University confronts dark history of a stolen heart

In one, a larger-than-life heart holds up a stylised, detached heart.

In the other, a pensive Tucker wears a dark tie.

“Justice begins in the quiet places in the heart,” says one of several quotations from famed Americans that are incorporated into the murals at Virginia Commonwealth University in Richmond.

Tucker’s heart has been described as “stolen” by his family and an author, who said surgeons eager to make history took what didn’t legally belong to them 24 hours after a fall landed him in the hospital.

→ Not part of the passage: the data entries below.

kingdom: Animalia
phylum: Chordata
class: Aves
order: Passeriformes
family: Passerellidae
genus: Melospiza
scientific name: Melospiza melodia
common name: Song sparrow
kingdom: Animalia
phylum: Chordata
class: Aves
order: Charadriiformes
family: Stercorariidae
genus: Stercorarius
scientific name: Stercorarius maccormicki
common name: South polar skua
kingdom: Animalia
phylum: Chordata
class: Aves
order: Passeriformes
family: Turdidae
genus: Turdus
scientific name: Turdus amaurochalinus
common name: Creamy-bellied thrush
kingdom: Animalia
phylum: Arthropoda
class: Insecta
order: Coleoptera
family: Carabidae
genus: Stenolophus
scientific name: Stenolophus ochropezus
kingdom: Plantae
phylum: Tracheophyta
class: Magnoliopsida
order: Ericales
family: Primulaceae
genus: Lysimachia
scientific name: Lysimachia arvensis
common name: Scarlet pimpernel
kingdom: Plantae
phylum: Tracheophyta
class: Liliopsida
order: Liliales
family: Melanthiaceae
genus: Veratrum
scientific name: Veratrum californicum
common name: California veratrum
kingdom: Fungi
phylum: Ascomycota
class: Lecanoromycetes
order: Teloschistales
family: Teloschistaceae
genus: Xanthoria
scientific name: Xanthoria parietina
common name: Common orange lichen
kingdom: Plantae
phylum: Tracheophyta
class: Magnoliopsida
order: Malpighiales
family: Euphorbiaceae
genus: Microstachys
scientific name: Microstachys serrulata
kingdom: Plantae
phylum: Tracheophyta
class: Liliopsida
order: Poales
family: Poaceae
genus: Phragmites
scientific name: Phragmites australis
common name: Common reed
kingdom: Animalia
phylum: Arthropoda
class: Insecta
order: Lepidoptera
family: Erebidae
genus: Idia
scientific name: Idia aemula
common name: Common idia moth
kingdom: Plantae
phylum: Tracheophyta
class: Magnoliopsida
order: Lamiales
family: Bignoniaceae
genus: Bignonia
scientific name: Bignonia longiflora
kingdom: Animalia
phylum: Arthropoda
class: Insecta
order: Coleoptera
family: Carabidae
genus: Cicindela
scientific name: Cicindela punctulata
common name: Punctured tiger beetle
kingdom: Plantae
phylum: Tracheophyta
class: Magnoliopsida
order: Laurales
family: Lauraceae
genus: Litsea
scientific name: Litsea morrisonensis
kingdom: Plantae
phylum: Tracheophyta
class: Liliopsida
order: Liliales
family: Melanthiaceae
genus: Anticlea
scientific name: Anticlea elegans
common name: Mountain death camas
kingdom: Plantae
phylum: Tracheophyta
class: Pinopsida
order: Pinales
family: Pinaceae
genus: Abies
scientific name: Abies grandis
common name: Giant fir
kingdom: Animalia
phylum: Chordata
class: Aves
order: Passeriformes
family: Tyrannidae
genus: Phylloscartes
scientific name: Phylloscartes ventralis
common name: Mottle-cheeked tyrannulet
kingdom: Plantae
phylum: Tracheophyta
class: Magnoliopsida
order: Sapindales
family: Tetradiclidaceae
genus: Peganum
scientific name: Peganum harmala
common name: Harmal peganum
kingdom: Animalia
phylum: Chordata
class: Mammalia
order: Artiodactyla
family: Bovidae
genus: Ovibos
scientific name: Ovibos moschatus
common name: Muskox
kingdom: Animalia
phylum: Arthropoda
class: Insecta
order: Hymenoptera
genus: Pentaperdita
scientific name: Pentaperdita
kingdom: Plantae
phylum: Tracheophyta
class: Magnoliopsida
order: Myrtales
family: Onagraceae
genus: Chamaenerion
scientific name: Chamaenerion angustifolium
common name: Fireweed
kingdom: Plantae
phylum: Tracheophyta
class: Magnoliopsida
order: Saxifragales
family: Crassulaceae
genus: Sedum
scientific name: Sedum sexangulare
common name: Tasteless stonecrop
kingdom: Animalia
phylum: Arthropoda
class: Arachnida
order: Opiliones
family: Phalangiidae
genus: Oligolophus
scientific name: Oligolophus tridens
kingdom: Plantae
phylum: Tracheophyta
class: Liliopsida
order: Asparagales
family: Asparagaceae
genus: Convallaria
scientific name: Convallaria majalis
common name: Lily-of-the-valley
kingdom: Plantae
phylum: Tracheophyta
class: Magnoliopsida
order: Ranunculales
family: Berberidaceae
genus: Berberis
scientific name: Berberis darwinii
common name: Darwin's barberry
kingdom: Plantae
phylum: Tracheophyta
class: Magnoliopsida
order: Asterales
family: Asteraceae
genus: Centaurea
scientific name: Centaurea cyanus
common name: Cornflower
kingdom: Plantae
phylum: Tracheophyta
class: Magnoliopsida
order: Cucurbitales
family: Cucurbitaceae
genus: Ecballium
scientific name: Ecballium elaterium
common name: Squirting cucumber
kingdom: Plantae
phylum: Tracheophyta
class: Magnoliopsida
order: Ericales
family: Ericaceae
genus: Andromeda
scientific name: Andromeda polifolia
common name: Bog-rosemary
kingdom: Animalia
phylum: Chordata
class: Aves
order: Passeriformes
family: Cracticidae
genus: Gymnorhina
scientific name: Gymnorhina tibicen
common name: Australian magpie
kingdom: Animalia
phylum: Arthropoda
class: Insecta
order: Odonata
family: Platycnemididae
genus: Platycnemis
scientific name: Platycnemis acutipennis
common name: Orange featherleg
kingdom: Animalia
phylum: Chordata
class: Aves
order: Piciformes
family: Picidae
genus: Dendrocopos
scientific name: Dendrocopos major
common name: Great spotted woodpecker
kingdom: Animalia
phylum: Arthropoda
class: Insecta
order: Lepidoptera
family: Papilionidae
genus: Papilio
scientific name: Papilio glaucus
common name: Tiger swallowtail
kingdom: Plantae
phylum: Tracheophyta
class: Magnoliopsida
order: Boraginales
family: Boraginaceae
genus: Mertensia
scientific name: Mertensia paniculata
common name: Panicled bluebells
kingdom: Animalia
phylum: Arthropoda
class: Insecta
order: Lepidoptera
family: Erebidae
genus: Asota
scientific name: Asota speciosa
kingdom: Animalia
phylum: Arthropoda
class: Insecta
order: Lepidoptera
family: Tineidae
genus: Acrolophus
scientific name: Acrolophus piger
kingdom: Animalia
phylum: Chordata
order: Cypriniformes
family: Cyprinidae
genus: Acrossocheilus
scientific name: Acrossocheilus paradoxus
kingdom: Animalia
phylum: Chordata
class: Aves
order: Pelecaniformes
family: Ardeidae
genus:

It was then transplanted into a white businessman.

A fraught moment to confront the racial inequities that run through American history, with the Trump administration officials dismantling federal diversity, equity and inclusion programs in Washington and pressuring universities to pull back from such efforts nationwide.

But the murals to memorialise Tucker, along with new scholarships in his name and a case study exploring the medical ethics of his case, are part of a deeper, years-long conversation involving the university, historians and members of the city’s African American community who rely on the medical center for lifesaving, often painful episodes.

“It’s difficult for us to talk about it, because it’s not a one-off,” said K Smith, a history professor at VCU.

He cited past instances of medical mistreatment of African Americans across the country. In 1932, around Tuskegee, Alabama, Black men with syphilis were made part of a decades-long government study showing them that knowledge of consent. Researchers failed to offer them penicillin then because the study required showing the men to suffer. At his own university, the remains of dozens of African American children, including some who were dissected in a medical school, were discarded in unmarked bodies used for anatomical instruction.